London's newest hospital has opened its doors for the first time.
The £650m Royal London Hospital, in Whitechapel, east London, contains 110 wards previously housed in facilities dating from the 18th Century.
The hospital occupies an area equivalent to 40 football pitches, with the level of diagnostic care doubled.
Its chief executive said it was needed because it served a community with some of the stiffest health challenges anywhere in the developed world.
Peter Morris said: "I am incredibly proud of what our staff have achieved in reaching today's milestone, which marks a new and exciting chapter in the Royal London's history.
"The move into our new hospital, which for the first time brings our clinical teams together under one roof, gives us a once-in-a-generation opportunity to provide a health legacy to a community with some of the most challenging health needs anywhere in the developed world."

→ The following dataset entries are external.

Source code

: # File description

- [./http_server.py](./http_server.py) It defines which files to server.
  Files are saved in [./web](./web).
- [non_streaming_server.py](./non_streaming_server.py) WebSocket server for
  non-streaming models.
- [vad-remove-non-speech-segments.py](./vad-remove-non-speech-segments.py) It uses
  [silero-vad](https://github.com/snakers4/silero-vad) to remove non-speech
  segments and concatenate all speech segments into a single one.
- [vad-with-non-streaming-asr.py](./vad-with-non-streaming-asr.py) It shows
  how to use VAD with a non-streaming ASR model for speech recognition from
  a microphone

More than 40% of the ward accommodation will be provided in single rooms with en-suite facilities.
The remainder will be in four-bedded bays.
Patient accommodation is on the outside of the building to maximise light, with views over the City of London and Canary Wharf, a hospital spokeswoman said.75,000 bed sheets
The 26 operating theatres are a third larger than their predecessors.
The new hospital will also be home to London's air ambulance.
The first moves into the new Royal London began in December 2011, with staff calling it one of the most complex hospital moves ever undertaken.
The new hospital contains 110 wards and departments
Over a period of 12 weeks, more than 3,000 staff and patients were moved into the 17-storey edifice.
Some 52,000 pieces of new furniture and equipment were installed in the new hospital, along with more than 1,000 toilets.
More than 12,000 keys have been cut, and 75,000 bed sheets, 28,000 towels and 3,000 new pillows delivered for the first patients.
In December, five surgeons resigned from the old Royal London Hospital amid claims patients had been "left with life-changing injuries" because of a lack of resources.
One of the surgeons at the Royal London Hospital, in Whitechapel, cited a "dangerous" shortage of surgical facilities.
At the time hospital bosses suggested bigger operating theatres at the new hospital would help them address the issues.